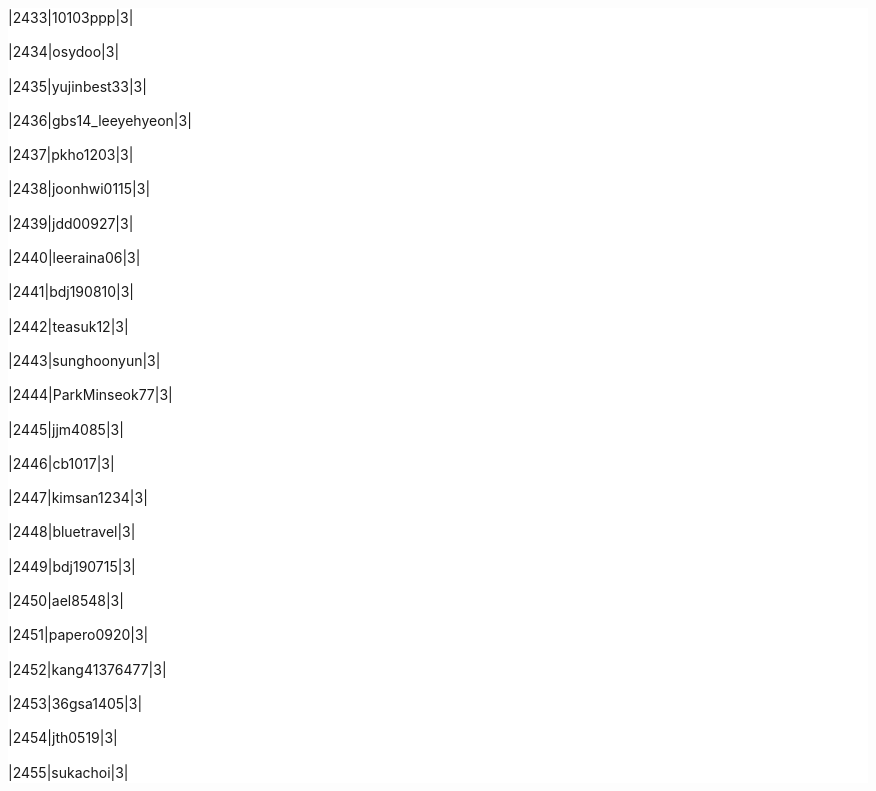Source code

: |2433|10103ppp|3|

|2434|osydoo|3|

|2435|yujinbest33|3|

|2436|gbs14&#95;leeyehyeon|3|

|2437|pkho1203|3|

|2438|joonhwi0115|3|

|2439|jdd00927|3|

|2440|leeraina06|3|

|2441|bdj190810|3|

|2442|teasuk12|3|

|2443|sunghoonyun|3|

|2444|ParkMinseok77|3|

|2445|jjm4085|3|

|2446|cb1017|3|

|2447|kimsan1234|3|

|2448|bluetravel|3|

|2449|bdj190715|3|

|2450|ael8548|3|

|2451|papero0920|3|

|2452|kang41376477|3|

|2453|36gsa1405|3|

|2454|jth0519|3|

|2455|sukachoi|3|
*****
The expected answer is an unaltered copy of the listing, images removed.

Source code

: |2433|10103ppp|3|

|2434|osydoo|3|

|2435|yujinbest33|3|

|2436|gbs14&#95;leeyehyeon|3|

|2437|pkho1203|3|

|2438|joonhwi0115|3|

|2439|jdd00927|3|

|2440|leeraina06|3|

|2441|bdj190810|3|

|2442|teasuk12|3|

|2443|sunghoonyun|3|

|2444|ParkMinseok77|3|

|2445|jjm4085|3|

|2446|cb1017|3|

|2447|kimsan1234|3|

|2448|bluetravel|3|

|2449|bdj190715|3|

|2450|ael8548|3|

|2451|papero0920|3|

|2452|kang41376477|3|

|2453|36gsa1405|3|

|2454|jth0519|3|

|2455|sukachoi|3|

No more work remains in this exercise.